### WORK REQUEST:
Copy the listing below letter for letter, passing over each picture.

### EXERCISE DATA:
_____

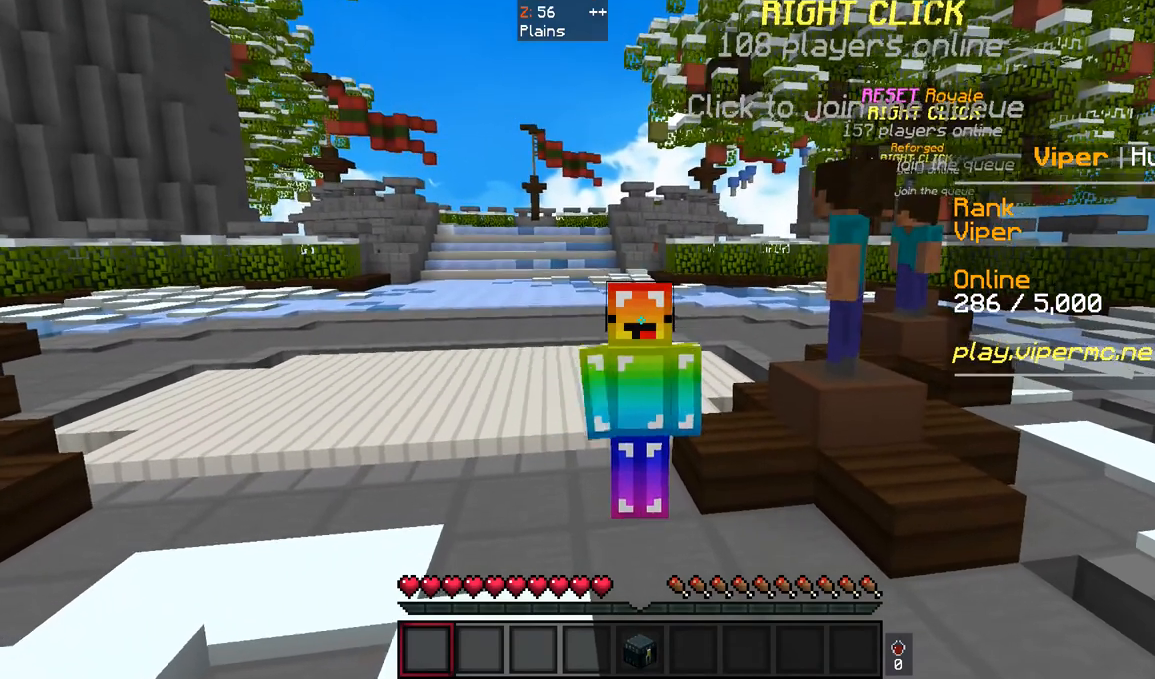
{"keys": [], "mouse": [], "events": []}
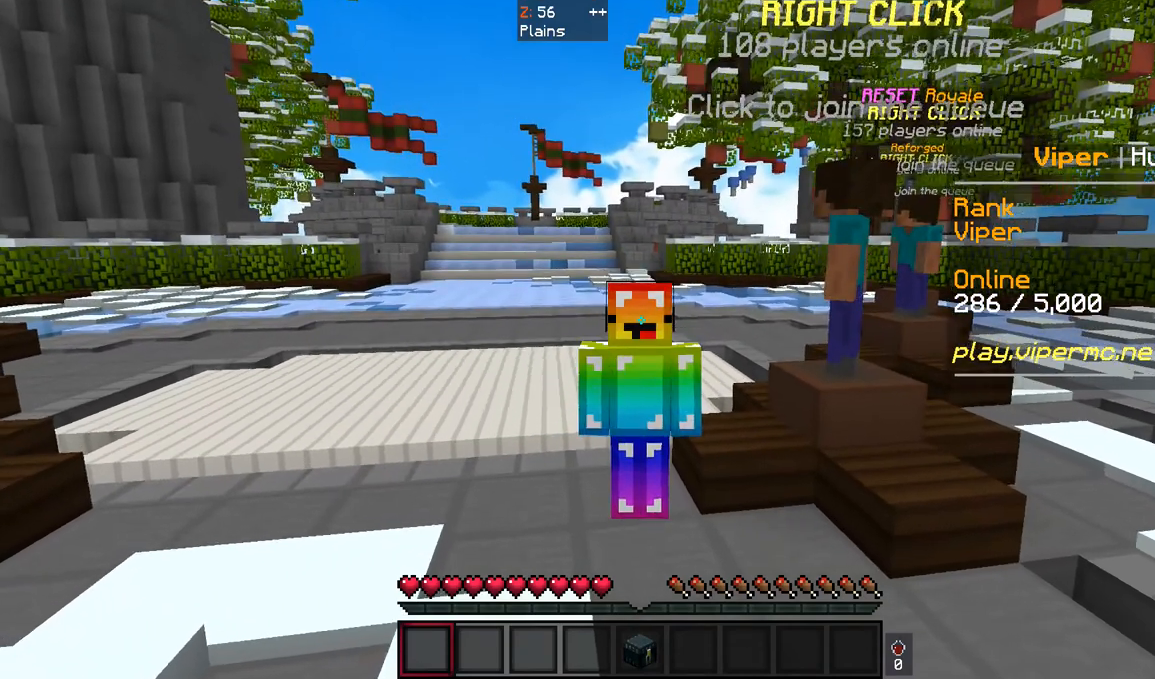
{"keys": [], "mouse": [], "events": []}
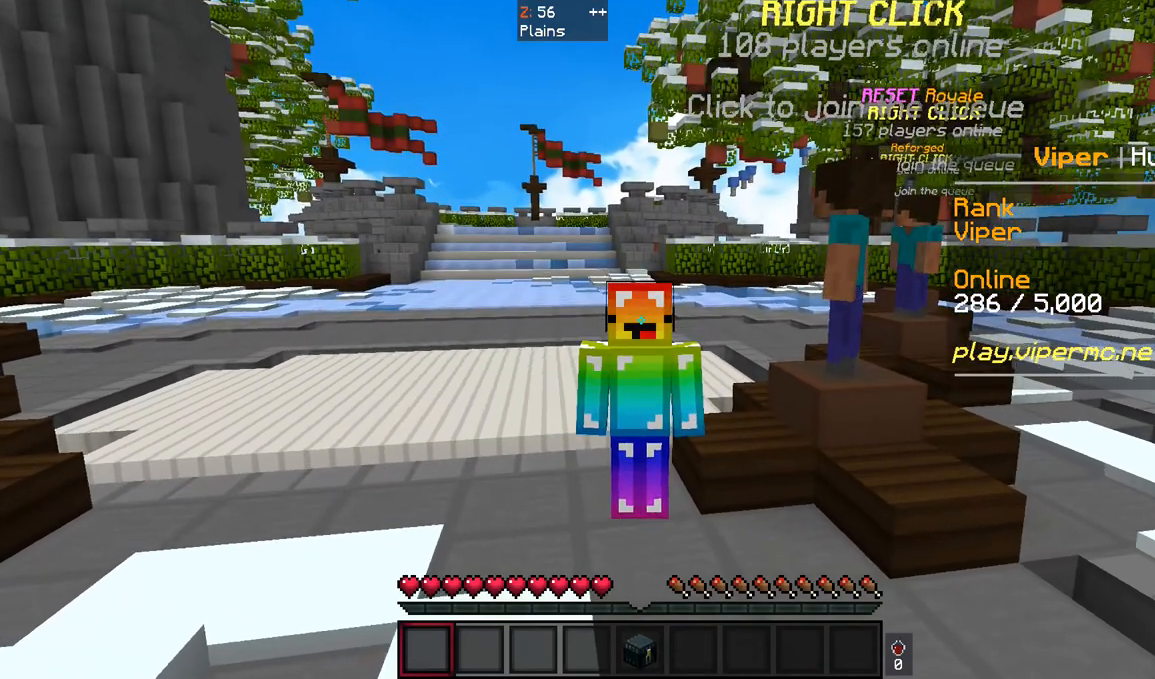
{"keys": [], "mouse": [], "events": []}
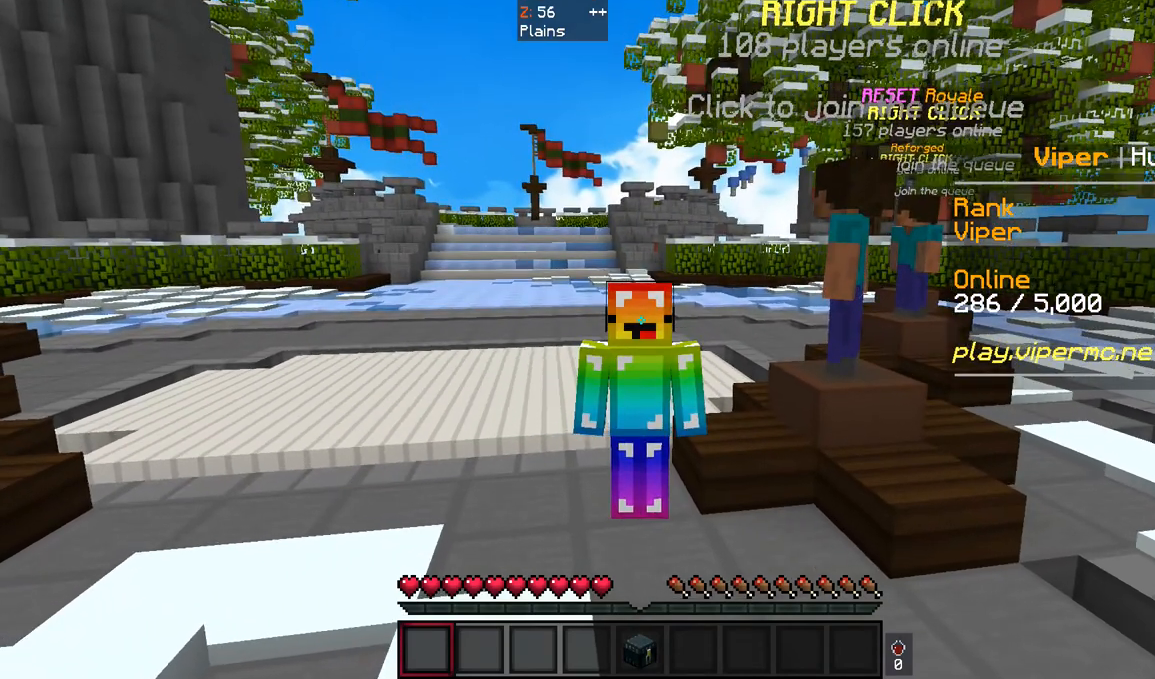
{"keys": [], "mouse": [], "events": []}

_____

### FINISHED EXERCISE:
{"keys": [], "mouse": [], "events": []}
{"keys": [], "mouse": [], "events": []}
{"keys": [], "mouse": [], "events": []}
{"keys": [], "mouse": [], "events": []}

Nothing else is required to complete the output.